File spoon-archives/marxism-international.archive/marxism-international_1998/marxism-international.9801, message 199


From: cbcox-AT-rs6000.cmp.ilstu.edu (Carrol Cox)
Subject: M-I: The Lakota
Date: Sun, 11 Jan 1998 14:22:25 -0600 (CST)



Lou P quotes Crazy Horse:
> 
> "We did not ask you white men to come here. The Great Spirit gave us this
> country as a home. You had yours. We did not interfere with you. the Great
> Spirit gave us plenty of land to live on, and buffalo, deer, antelope and
> other game. But you have come here; you are taking my land from me; you are
> killing off our game, so it is hard for us to live. Now, you tell us to
> work for a living, but the Great Spirit did not make us to work, but to
> live by hunting. You white men can work if you want to.
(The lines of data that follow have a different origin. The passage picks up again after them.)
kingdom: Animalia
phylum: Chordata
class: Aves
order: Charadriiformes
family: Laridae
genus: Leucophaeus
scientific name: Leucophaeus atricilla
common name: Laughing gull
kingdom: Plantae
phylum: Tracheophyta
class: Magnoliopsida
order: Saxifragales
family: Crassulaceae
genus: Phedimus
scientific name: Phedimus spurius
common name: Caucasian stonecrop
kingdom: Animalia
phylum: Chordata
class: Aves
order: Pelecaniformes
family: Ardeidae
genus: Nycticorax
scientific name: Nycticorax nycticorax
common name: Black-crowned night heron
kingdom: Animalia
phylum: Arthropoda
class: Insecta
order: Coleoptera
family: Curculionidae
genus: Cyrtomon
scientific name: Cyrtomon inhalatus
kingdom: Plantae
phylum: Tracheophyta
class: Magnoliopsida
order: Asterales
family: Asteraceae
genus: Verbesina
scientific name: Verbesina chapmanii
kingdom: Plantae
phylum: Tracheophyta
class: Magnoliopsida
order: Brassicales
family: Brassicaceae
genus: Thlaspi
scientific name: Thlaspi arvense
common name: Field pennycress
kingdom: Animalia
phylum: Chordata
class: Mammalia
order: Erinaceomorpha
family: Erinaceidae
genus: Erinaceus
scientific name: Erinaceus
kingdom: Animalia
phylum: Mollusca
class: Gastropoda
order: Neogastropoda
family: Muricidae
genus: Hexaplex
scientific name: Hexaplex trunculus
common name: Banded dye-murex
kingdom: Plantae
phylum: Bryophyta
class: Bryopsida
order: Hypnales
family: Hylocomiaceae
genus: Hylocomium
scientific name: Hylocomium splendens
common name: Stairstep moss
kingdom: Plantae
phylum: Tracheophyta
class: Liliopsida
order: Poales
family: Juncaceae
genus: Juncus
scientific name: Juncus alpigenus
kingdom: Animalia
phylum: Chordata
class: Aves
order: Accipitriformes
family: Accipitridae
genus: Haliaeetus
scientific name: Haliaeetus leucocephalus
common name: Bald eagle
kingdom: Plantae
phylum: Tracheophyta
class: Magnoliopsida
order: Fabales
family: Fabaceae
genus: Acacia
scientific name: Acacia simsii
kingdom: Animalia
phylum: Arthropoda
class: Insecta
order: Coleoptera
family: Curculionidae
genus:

We do not interfere
> with you, and again you say, why do you not become civilized? We do not
> want your civilization! We would live as our fathers did, and their fathers
> before them."

I trust in future reports you will be more detailed on the background of
this, since you plan to read more primary documents than I have at my
disposal. But The Lakota are a very particular instance of an Amerindian
culture formed by European impact. I quote from Stephanie Coontz, *The
Social Origins of Private Life*, Chapter 2, "The Native American
Tradition," the section on "The Case of the Plains Indians":

   We are now in a better position to evaluate the reports of women's
degraded status among the Plains Indians. Ironically, the Plains Indian
life portrayed in the popular media since the 19th c was entirely the
result of European influence. It was the rise of the fur trade, the new
demand for pemmican, and the decline of farming villages due to disease --
all the consequences of European contact -- that increased the reliance of
Indians on the buffalo hunt, while it was the horse and gun -- also
introduced by Europeans -- that made hunting an individualized, male
activity. Alan Klein has pointed out that buffalo were originally hunted
through "impounding," in which all the men and women of the tribe
surrounded the animals and drove them into a trap, where they were
dispatched with clubs. In this period, he argues, the entire family
participated equitably in the distribution of meat and hides. The
introduction of the horse, however, led to the exclusion of women,
children, and old people from the process of acquiring buffalos. As
farming declined, these members of society "became *subjects* of
distribution rather than active participants in it."

  When the fur trade stimulated men to kill more buffalo than they needed
for subsistence, the wife's traditional role of hide-processing became
greatly magnified and the most successful hunters needed to pull in more
labor. Both Klein and Oscar Lewis have shown that this was achieved
through a fall in the age of marriage for women to preadolescence, a sharp
increase in the number of wives per hunter, and a tightening of
restrictions upon wives. . . .(The reported frequency of mutilations of
adulterous women in the 19th century should be related to this increase in
male authority and also, perhaps, to the fact that an unfaithful wife
challenged the husband's control over her work as well as her sexuality.)

  At the same time, the individual nature of the fur trade exacerbated
wealth differentials and social fragmentation. The rise of male sodalities
"worked to take up the slack left by the erosion of the collective mode of
production and distribution" but also further "raised the already rising
position of men *vis-a-vis* women." With the beginning of the reservation
system, from the 1870s, Plains Indian women lost all remnants of their
traditional role in "supervising the distribution of meat from their
collective hunts."

  The image of Indians chasing buffalo, making war on each other, and
dominating women, children and elders was obviously an attractive one to
19th-c Americans. If traditional Indians lived thus, it was possible to
argue that first the colonists and then the expansion of the Republic had
brought "civilization" to the New World, where before there had been
hunger, disease, violence, and male dominance. . . .
	Coontz, pp. 66-67

My main point, I guess, is that even the culture that Indians in the 19th
century defended against the invading Europeans (and to which most
accounts of Native American culture seem to look back) was *already* a
"European-Native American" culture, not a Native American culture.

My second point is that defending the rights of contemporary "natives"
need not and should not depend on the virtues and vices of their "native
culture," but on their rights as humans. The present policies of the U.S.
government and U.S. corporations towards Indians is criminal and
outrageous, and would be *even if* the "Native American" Culture had been
utterly abominable.

I can agree in advance with most of what Louis P will be writing us in the
next week, with one qualification: decent rights for Native Americans must
*not* depend on the accuracy of those arguments. The political conclusions
that Lou has been arguing for the last couple of weeks hold regardles of
what we might think of Native American culture.